§ **Request**
Render the material as a two-column CSV with the header "field" and "value", starting with the line containing "common name: Scarlet skimmer" and going on through the line containing "class: Squamata", both included. Give one row per line, put each field and each value in its own quoted cell, and turn any line breaks into spaces.

[Stored entries]
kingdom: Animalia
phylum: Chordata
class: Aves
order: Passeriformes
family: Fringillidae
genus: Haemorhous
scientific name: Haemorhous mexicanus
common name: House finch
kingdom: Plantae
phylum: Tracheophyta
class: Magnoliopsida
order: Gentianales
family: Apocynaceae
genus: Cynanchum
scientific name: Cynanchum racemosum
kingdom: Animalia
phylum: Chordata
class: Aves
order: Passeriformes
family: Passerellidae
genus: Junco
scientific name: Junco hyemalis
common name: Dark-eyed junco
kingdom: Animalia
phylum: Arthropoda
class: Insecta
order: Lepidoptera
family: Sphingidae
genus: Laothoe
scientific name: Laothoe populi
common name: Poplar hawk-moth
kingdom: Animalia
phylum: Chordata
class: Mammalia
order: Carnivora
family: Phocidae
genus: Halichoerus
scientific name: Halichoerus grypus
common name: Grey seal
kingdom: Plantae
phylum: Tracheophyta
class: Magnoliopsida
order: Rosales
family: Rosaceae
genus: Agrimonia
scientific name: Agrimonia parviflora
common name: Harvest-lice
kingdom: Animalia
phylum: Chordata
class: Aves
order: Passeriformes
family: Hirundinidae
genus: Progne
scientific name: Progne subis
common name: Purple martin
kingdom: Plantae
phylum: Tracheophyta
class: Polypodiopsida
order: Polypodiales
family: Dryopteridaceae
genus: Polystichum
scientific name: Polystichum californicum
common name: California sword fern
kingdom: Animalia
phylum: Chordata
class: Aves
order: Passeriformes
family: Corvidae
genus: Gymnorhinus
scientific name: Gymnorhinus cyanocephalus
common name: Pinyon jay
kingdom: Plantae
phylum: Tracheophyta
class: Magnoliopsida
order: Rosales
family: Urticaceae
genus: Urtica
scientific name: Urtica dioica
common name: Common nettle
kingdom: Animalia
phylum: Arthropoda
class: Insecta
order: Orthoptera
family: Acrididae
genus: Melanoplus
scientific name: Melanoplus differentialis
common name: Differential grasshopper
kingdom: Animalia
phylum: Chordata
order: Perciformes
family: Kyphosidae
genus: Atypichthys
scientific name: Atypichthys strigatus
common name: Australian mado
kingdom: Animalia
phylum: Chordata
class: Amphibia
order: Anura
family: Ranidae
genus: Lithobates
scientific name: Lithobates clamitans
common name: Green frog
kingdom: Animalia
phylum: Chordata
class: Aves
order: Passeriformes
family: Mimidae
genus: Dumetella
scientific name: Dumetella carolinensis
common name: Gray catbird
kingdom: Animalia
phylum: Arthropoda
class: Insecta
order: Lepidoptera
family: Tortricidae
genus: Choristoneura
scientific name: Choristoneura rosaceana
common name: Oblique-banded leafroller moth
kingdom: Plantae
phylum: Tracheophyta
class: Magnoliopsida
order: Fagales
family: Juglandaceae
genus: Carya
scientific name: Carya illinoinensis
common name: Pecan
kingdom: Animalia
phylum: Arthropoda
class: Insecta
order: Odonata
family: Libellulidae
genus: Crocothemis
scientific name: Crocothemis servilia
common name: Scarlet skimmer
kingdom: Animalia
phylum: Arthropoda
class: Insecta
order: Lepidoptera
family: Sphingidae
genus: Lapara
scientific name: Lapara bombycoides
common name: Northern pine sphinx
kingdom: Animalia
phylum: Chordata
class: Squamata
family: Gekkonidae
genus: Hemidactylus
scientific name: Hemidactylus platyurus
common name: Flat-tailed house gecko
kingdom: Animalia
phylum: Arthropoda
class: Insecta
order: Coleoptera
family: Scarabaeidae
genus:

§ **Complete answer**
field,value
"common name:","Scarlet skimmer"
"kingdom:","Animalia"
"phylum:","Arthropoda"
"class:","Insecta"
"order:","Lepidoptera"
"family:","Sphingidae"
"genus:","Lapara"
"scientific name:","Lapara bombycoides"
"common name:","Northern pine sphinx"
"kingdom:","Animalia"
"phylum:","Chordata"
"class:","Squamata"